Thornton alum takes his local talent global
Performing in Laufey’s arena tour is the latest step in Dario Bizio’s young career.
Performing in Laufey’s arena tour is the latest step in Dario Bizio’s young career.

Almost immediately after graduating from the Thornton School of Music with a degree in jazz studies in 2023, Dario Bizio received a call inviting him to audition for Laufey’s band.
He landed the gig and has played with Laufey for the past two years, embarking on her — and his — first arena tour in September. For the first leg, they played over 20 sold-out dates. The crowds of thousands were different from what he was used to seeing at local venues.
“Playing arenas is amazing. … I learned a lot about my playing and adjusting and being flexible,” Bizio said. “The reaction to whatever sound you’re making is different than a club or a smaller room.”
Between playing a packed homecoming show at Crypto Arena and performing at historic venues like the Hollywood Bowl and Red Rocks, the opportunities on tour were a “huge honor” as a Los Angeles native. But aside from touring, Bizio is also working on his own music, something that has been a constant in his life since childhood.
“My mom started showing me some piano when I was four years old, and I always just loved playing by ear,” Bizio said. “I just loved improvising and making stuff.”
He didn’t become a bassist until his fascination with the Beatles a few years later, idolizing Paul McCartney and his famous Hofner 500/1 Violin Bass.
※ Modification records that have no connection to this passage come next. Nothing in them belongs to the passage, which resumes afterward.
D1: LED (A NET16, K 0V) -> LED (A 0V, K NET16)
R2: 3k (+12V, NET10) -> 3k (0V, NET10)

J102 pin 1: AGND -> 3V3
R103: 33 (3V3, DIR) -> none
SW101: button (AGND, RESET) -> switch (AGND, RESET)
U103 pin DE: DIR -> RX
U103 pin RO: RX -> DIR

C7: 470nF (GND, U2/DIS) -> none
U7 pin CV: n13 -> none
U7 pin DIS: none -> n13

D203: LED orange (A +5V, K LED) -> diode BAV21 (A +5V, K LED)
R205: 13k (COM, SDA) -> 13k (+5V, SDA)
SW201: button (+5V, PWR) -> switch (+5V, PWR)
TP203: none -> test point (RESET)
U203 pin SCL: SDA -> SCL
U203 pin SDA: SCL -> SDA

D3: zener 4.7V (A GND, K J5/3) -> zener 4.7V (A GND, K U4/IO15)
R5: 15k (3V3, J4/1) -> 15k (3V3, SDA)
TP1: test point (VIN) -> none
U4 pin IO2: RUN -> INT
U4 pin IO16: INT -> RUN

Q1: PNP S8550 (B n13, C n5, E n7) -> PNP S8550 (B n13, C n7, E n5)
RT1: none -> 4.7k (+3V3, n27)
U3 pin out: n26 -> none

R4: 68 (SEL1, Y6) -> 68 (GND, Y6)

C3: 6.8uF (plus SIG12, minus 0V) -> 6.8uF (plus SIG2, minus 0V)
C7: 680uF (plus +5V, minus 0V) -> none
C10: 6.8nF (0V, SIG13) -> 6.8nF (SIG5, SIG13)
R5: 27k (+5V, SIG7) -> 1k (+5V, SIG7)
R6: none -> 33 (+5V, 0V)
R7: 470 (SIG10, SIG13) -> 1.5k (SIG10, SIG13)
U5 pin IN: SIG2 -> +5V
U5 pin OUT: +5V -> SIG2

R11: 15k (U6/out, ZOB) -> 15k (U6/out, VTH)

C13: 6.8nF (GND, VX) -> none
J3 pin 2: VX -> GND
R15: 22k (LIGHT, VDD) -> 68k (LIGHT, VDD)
This early stepping stone into the world of rock ’n’ roll made the genre an early favorite of his.
“I was in jazz band in middle school, but it didn’t really resonate with me very much. I just sort of did it,” Bizio said.
That was until his former teachers and friends introduced him to jazz bass greats Ray Brown — who played with Oscar Peterson — and Scott LaFaro, who’s credited on Bill Evans Trio’s classic, “Sunday at the Village Vanguard.”
“With Dario, what I’ve learned is that he gives and he listens very hard,” said Max Nguyen, a consistent collaborator and a senior majoring in popular music performance. “It’s like taking yourself out of the picture and serving the music.”
Though Bizio enjoys life’s abnormalities on tour, it can be hard to live in an environment where music becomes all-encompassing for months at a time. Bizio said he began studying astronomy in Joshua Tree to help enrich his life outside of music.
“I have a lot of memories in Temescal Canyon, … Topanga [Canyon],” Bizio said.“I just want to keep learning … I love astronomy, really deeply.”
Outside of touring and gigs, Bizio has also found time in the studio. In 2023, he released his bass-centric debut single, “Particles In The Vase,” and recently helped cut new records with various artists.
“I got to more studio stuff the past year, year and a half. … It’s really cool that it started happening,” Bizio said. “The biggest difference is being able to listen back and wanting to do something different. That is just so different live — it’s just in the air, and whatever it is, is gone.”
Writing can easily become an insular, almost self-loathing process for any musician. But Bizio lets the task of composing exist sporadically. Influences on his solo material range from Big Thief to composer and cellist-turned-singer-songwriter Arthur Russell, though Bizio said he uses unique pedal-filtered bass arpeggios and soothing vocals that distinguish his work.
“I don’t write the most consistently, and I’m very open about that,” Bizio said. “I let it come and go when it wants to, but it is definitely a big passion of mine. I love to write music, and I would love to make a record one day.”
In the meantime, though, the trio of senior popular music performance majors Jaden Lehman, Nguyen and Bizio have recorded their own rock album, whose release is only contingent upon finalizing cover art — a topic they haven’t had time to discuss given Bizio’s recent stints on the road. While the writing process originates with Lehman on guitar, the improvisational nature of their work often creates a recording indistinguishable from the song’s original structure.
According to Lehman, no improvised song ever sounds the same twice as they wander into different keys at random and on instinct. Verbal communication is often thrown to the wind in lieu of the trust each musician has in each other’s intentions.
“We don’t actually talk about the music; we just talk about being patient,” Nguyen said. “That situation is very intense — very sensitively, patiently intense, not forcing anything.”
But each ounce of hesitation has to be countered with an equal amount of courage, a trait that Bizio’s playing instills.
“If Dario starts the song with something that’s totally new and unexplored that we’ve never done before. It’s just like, ‘Let’s go for it,’” Lehman said. “I have total faith in him.”